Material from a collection

_ _ _ _ _

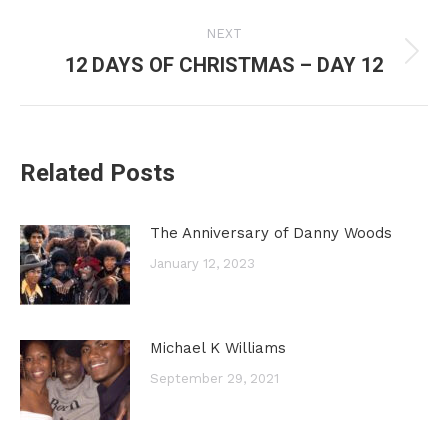
post:
NEXT
12 DAYS OF CHRISTMAS – DAY 12
Next
post:
Related Posts
The Anniversary of Danny Woods
January 12, 2023
Michael K Williams
September 29, 2021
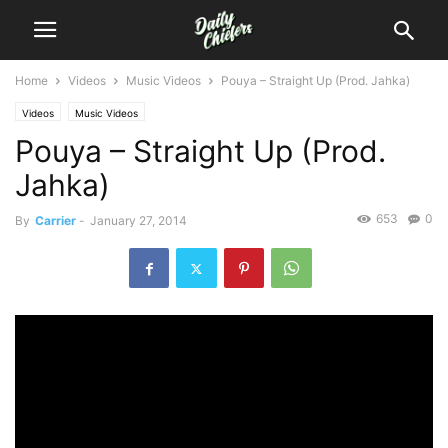
Home
Videos
Music Videos
Pouya – Straight Up (Prod. Jahka)
Videos
Music Videos
Pouya – Straight Up (Prod.
Jahka)
653
0
By
Carrier
-
January 27, 2014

_ _ _ _ _

• **Problem to work on**: Reproduce the text of the material above word for word, line by line, and omit the pictures from your answer.

• **The completed task**:
post:
NEXT
12 DAYS OF CHRISTMAS – DAY 12
Next
post:
Related Posts
The Anniversary of Danny Woods
January 12, 2023
Michael K Williams
September 29, 2021
Home
Videos
Music Videos
Pouya – Straight Up (Prod. Jahka)
Videos
Music Videos
Pouya – Straight Up (Prod.
Jahka)
653
0
By
Carrier
-
January 27, 2014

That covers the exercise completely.